Hence, communism advocated a social restructuring that made visible the disparities among the population, theoretically improving the lower classes’ lives through literacy and social education. Similarly, as the population left the countryside for the cities, its new dwellers needed places to settle, contributing to the cities’ urbanization, which sped the spreading of political ideas. These factors contributed to the increasing dissatisfaction within the workforce, permitting workers’ revolutions that collectivized factories and means of production. In fact, communism aimed for the downfall of the bourgeoisie and the ascendancy of the working class (Marx and Engels, The Communist Manifesto). The workers regard the capitalist class as oppressive, looking for a society without classes where privilege comes from reasons other than social classes. For that reason, communism seeks to create a new society where the workers abolished exploitation through revolution and heavy industrialization.

Communism sought advancement through cooperation, forming societies to resist the influence of the capitalists who oppressed them. Labor organizations flourished, even against the wishes of the patrons, and became part of the lives of the patrons and the workers, working as the intermediary between the capitalist and the proletarians, protecting the latter. Unions sought collectivization of the means of production; nevertheless, this achievement was not going to be possible without a struggle capable of overthrowing the bourgeoisie and replace it with a state in which all property is collectively owned rather than individually owned by a few capitalists.

Consequently, the eighteenth-century society was considered as flawed by the communists, who called for a place where people destroyed the feudal society, a sprout of a society riddled by class antagonisms. Feudalism brought conditions of oppression and brought forms of struggle that needed to be dialectically improved to achieve the Communist goal. The Industrial Revolution, as a revolutionary struggle possesses a distinctive feature, simplifying the class antagonisms; pitting the two extremes against each other, making them face each other (Marx and Engels, The Communist Manifesto).

In the twentieth century, communism saw its golden era thanks to the Russian Revolution that overthrew the Tsar, turning Russia into a communist powerhouse that absorbed most of Eastern Europe in its sphere of influence. The case of Russia turning into a communist country is not strange as its pre-industrial nature made it susceptible to a revolution that took the intentions of the workers and the lower classes into its account. Communism turned the country into an industrial behemoth that focused on the industry as a form of improvement; yet, closed its sphere of influence against the rest of the world, becoming a relentless self-reliant country to thrive. However, the Fall of the Berlin Wall in the late 1980s signaled the end of Communism in Eastern Europe due to its impossibility to maintain the bureaucratic superstructure it had created to sustain itself.
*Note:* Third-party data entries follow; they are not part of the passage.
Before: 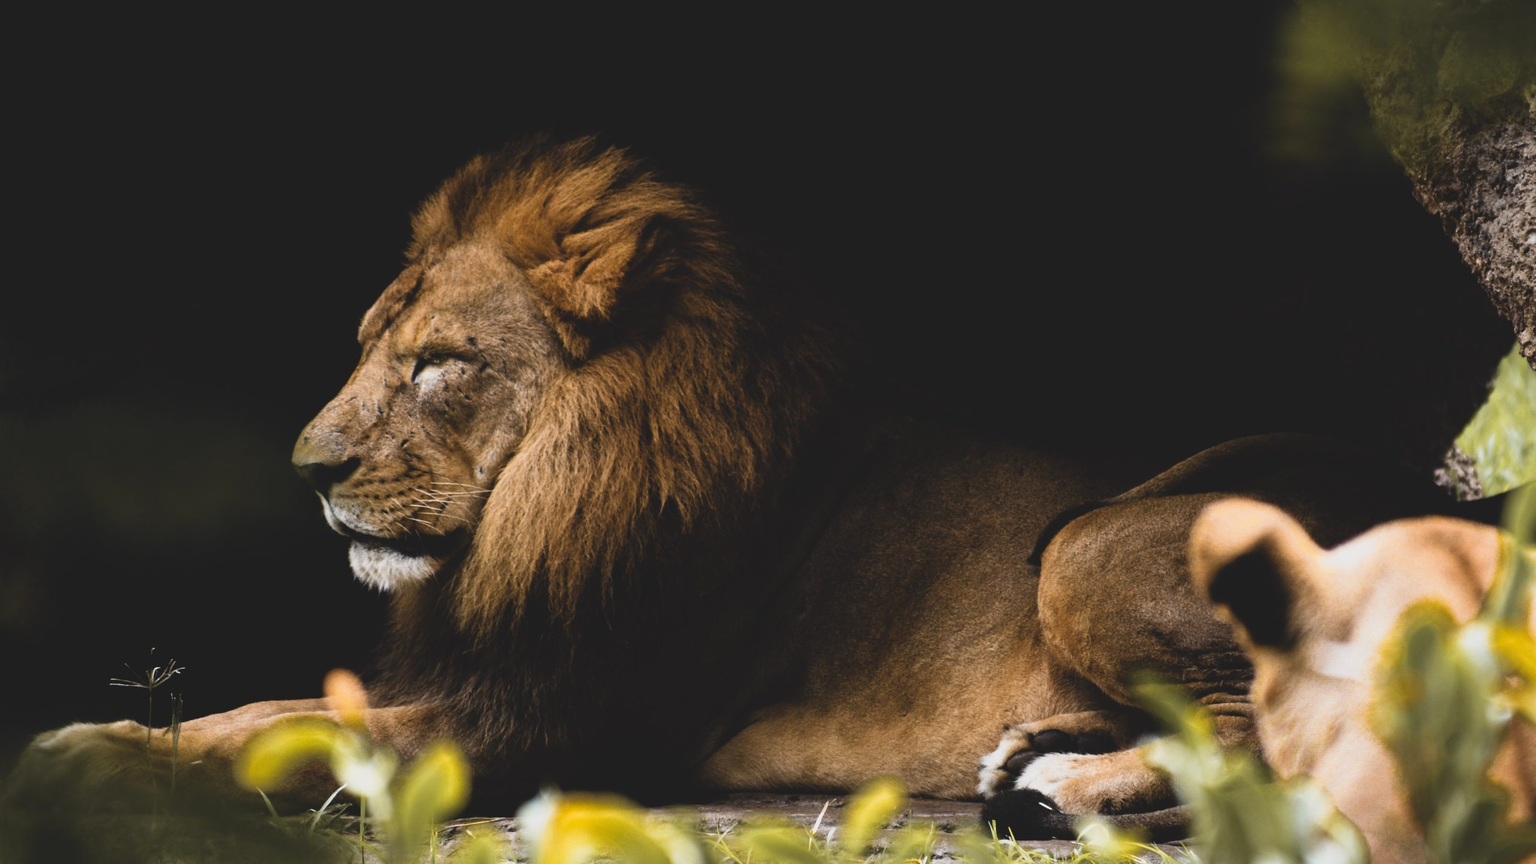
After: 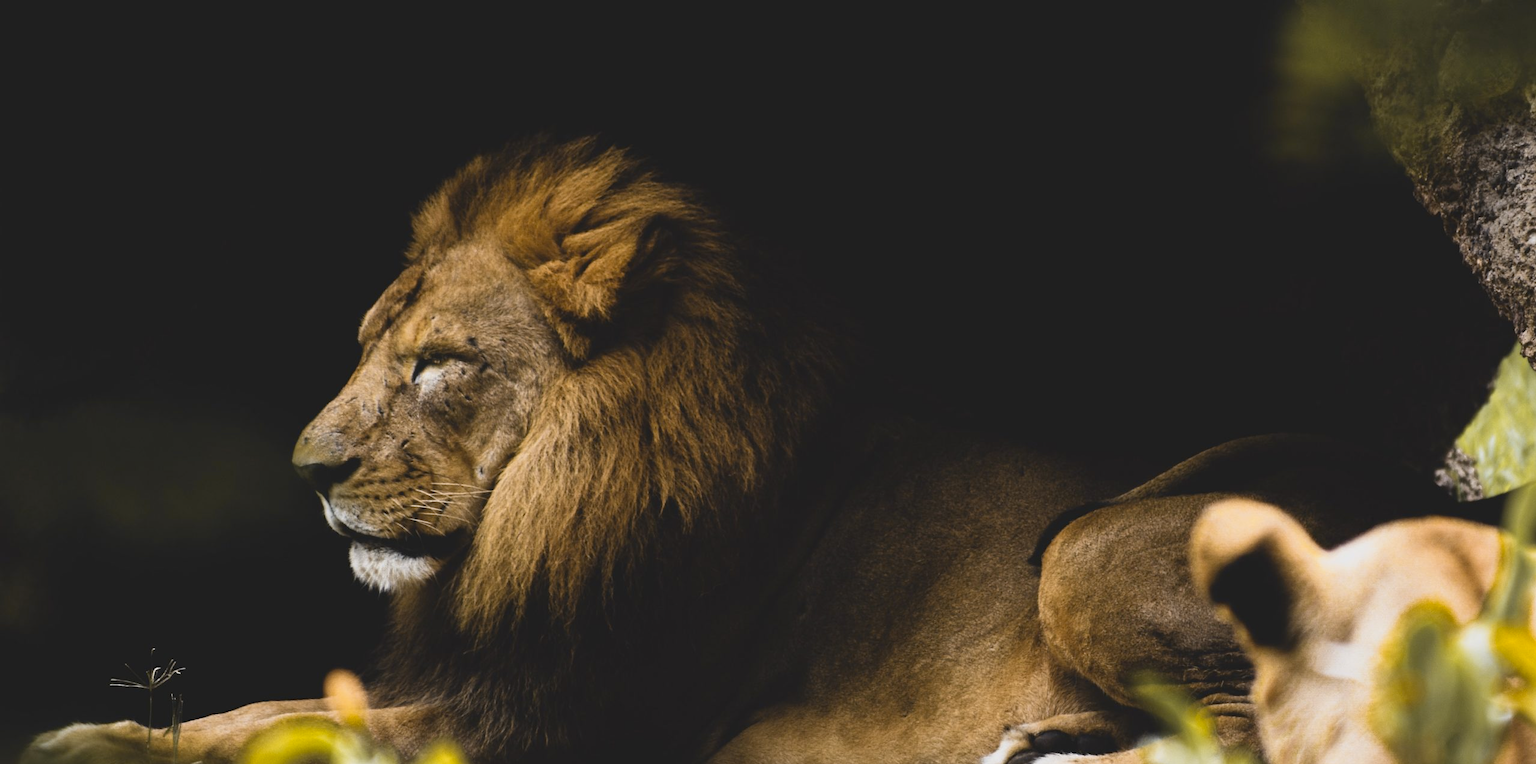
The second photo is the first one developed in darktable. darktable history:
crop and rotate: top 0%, bottom 11.49%
color contrast: green-magenta contrast 0.8, blue-yellow contrast 1.1, unbound 0
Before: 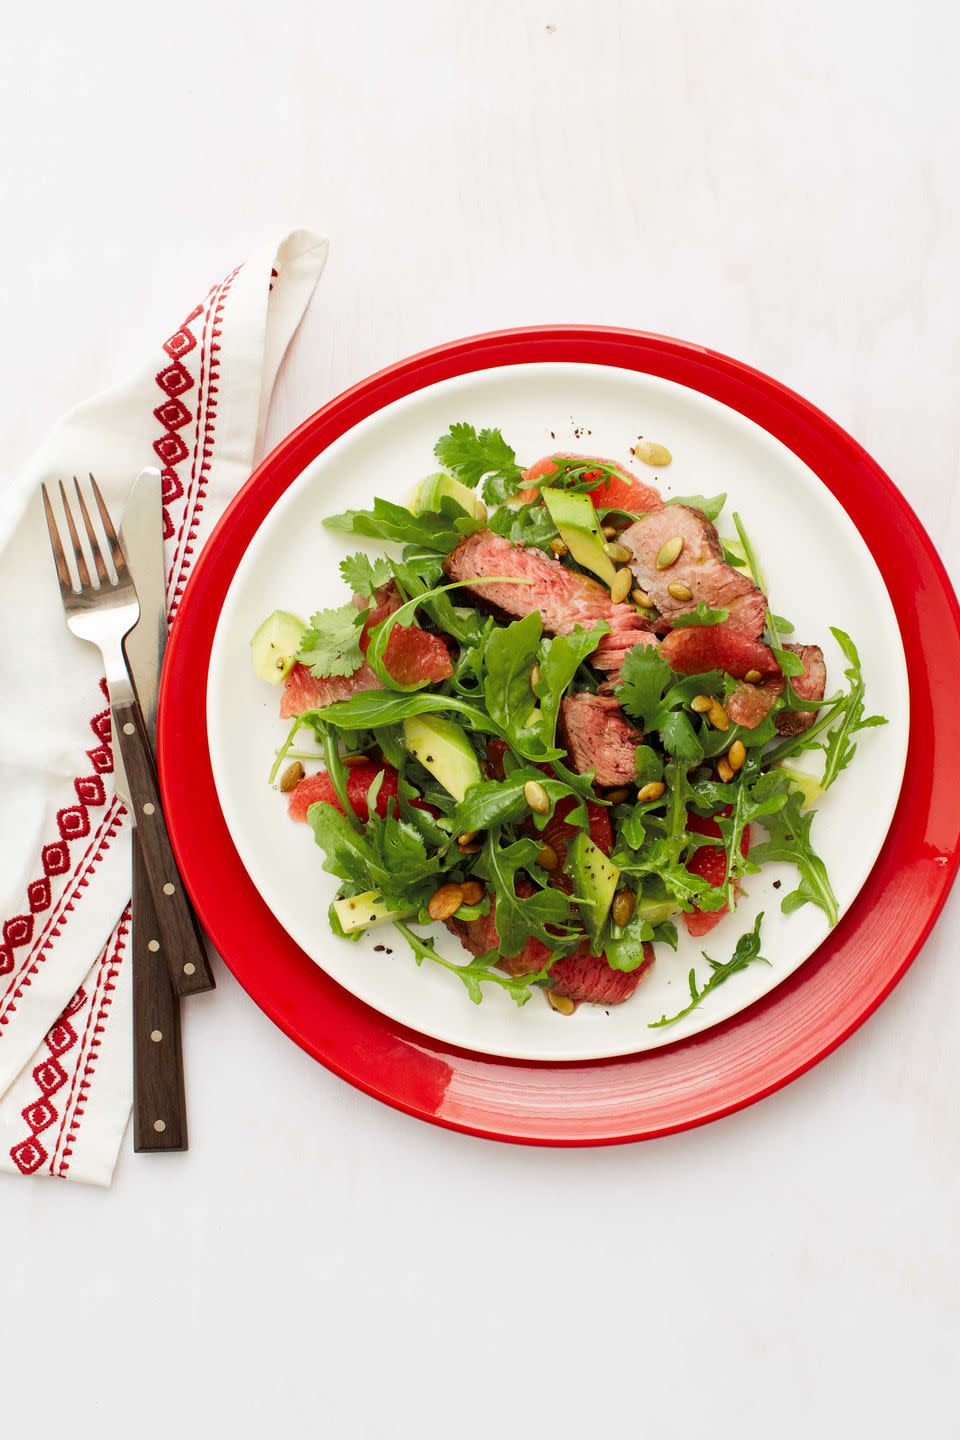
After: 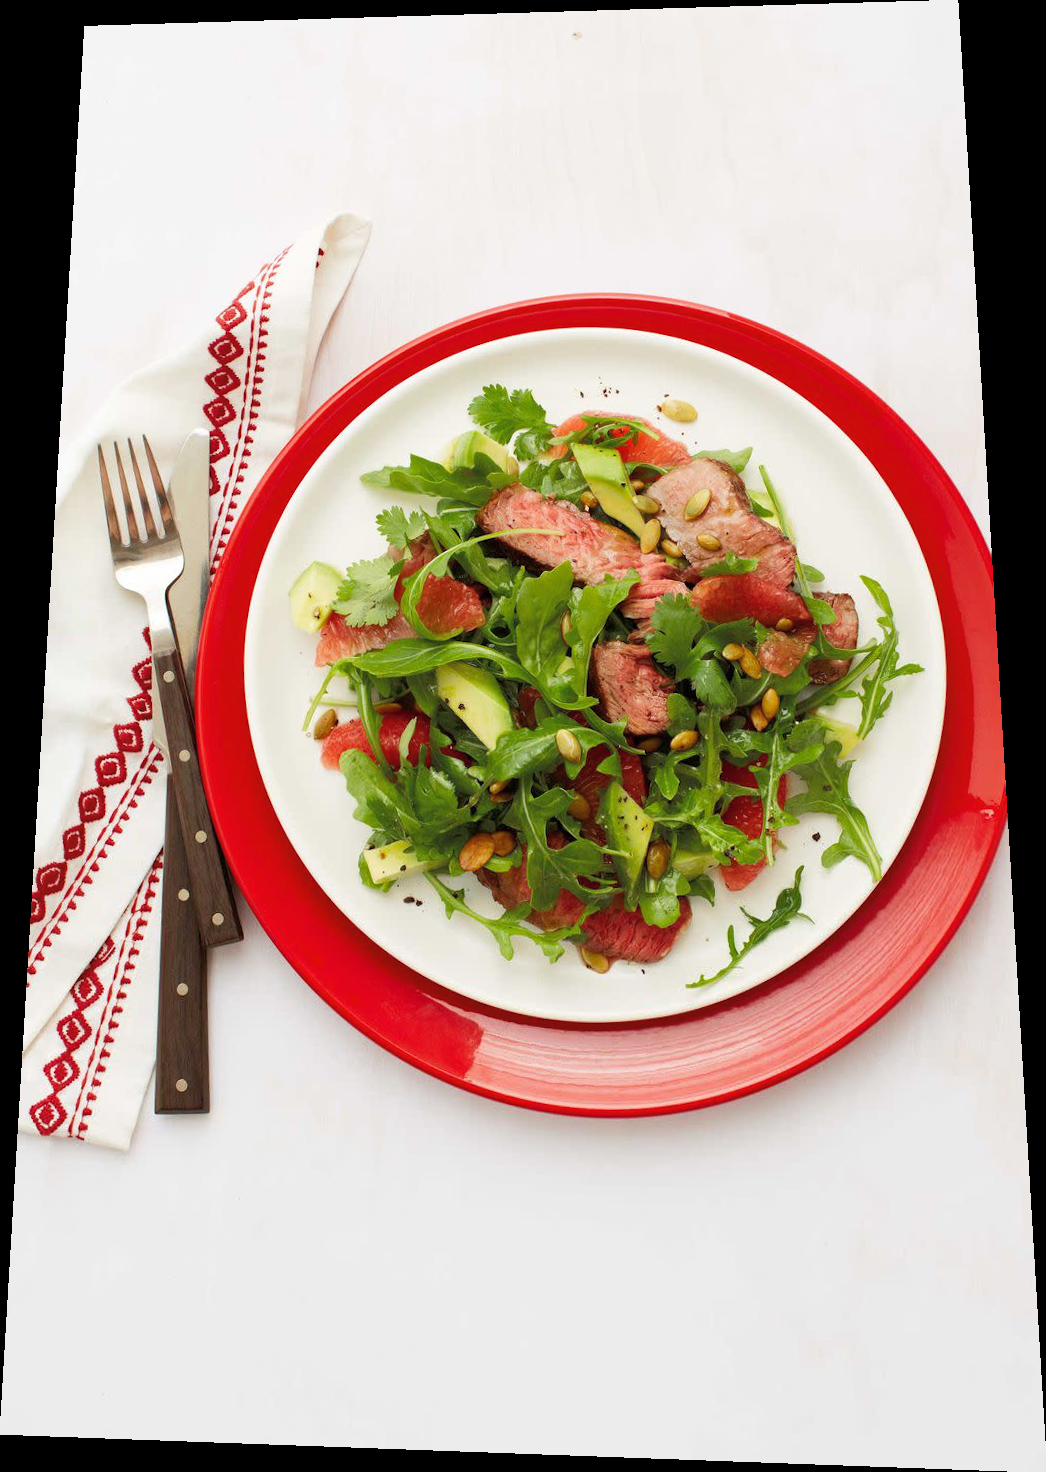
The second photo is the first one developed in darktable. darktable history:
shadows and highlights: shadows 43.06, highlights 6.94
color balance rgb: global vibrance -1%, saturation formula JzAzBz (2021)
rotate and perspective: rotation 0.128°, lens shift (vertical) -0.181, lens shift (horizontal) -0.044, shear 0.001, automatic cropping off
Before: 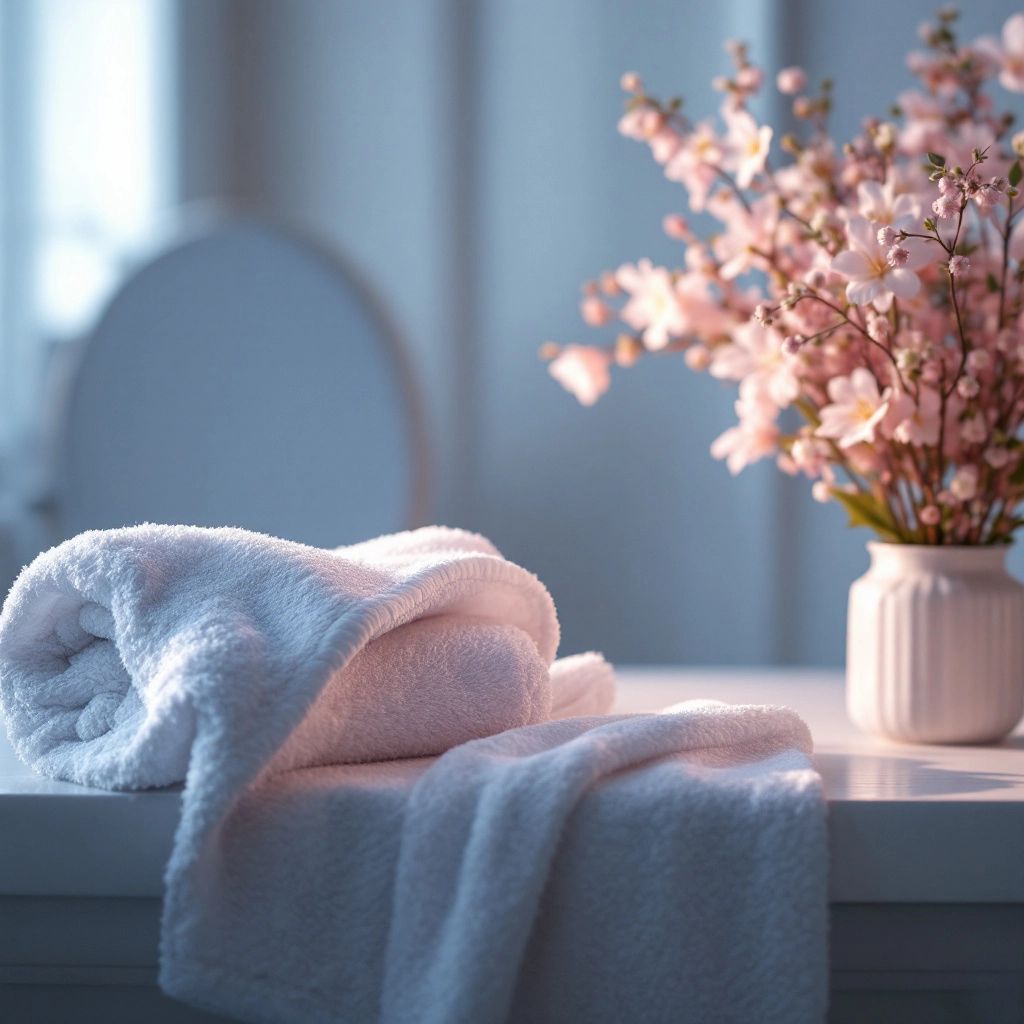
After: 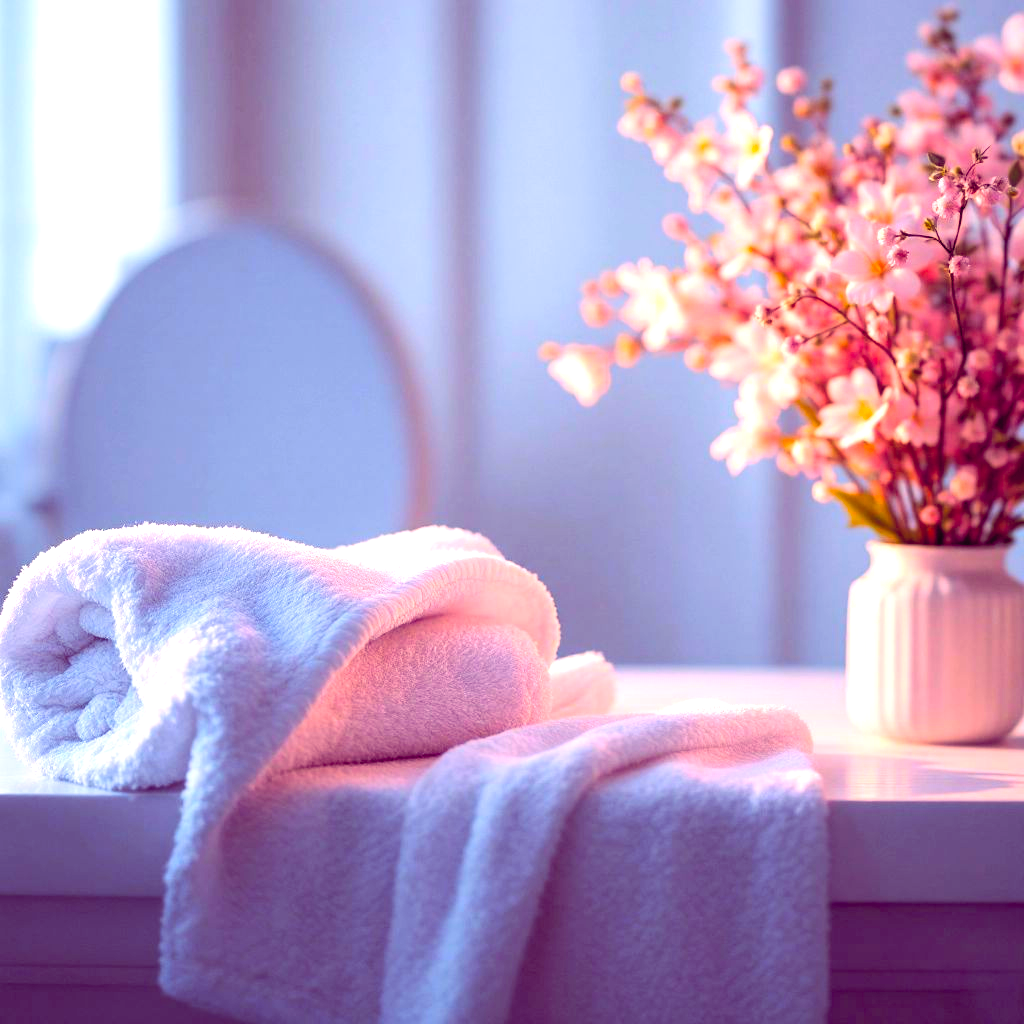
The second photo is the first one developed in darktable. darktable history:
tone equalizer: -8 EV -0.75 EV, -7 EV -0.7 EV, -6 EV -0.6 EV, -5 EV -0.4 EV, -3 EV 0.4 EV, -2 EV 0.6 EV, -1 EV 0.7 EV, +0 EV 0.75 EV, edges refinement/feathering 500, mask exposure compensation -1.57 EV, preserve details no
color balance rgb: shadows lift › chroma 6.43%, shadows lift › hue 305.74°, highlights gain › chroma 2.43%, highlights gain › hue 35.74°, global offset › chroma 0.28%, global offset › hue 320.29°, linear chroma grading › global chroma 5.5%, perceptual saturation grading › global saturation 30%, contrast 5.15%
contrast brightness saturation: contrast 0.07, brightness 0.18, saturation 0.4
Ultimately, communism sought, and still seeks, the collective good over the individual liberties. Historically, it attempted to change the relationships of production, flipping the pyramid and empowering the workers, advancing in subjects such as workers’ rights through unionizing and self-help. These movements that had the workers’ wellbeing in their ethos contributed to the improvement of their conditions, dignifying them. Similarly, since workers had access to literacy due to the Industrial Revolution, they became aware of their situation and struggled to change it. Under that light, communism is important because it advanced the workers’ rights and paved the road for real improvements to their condition.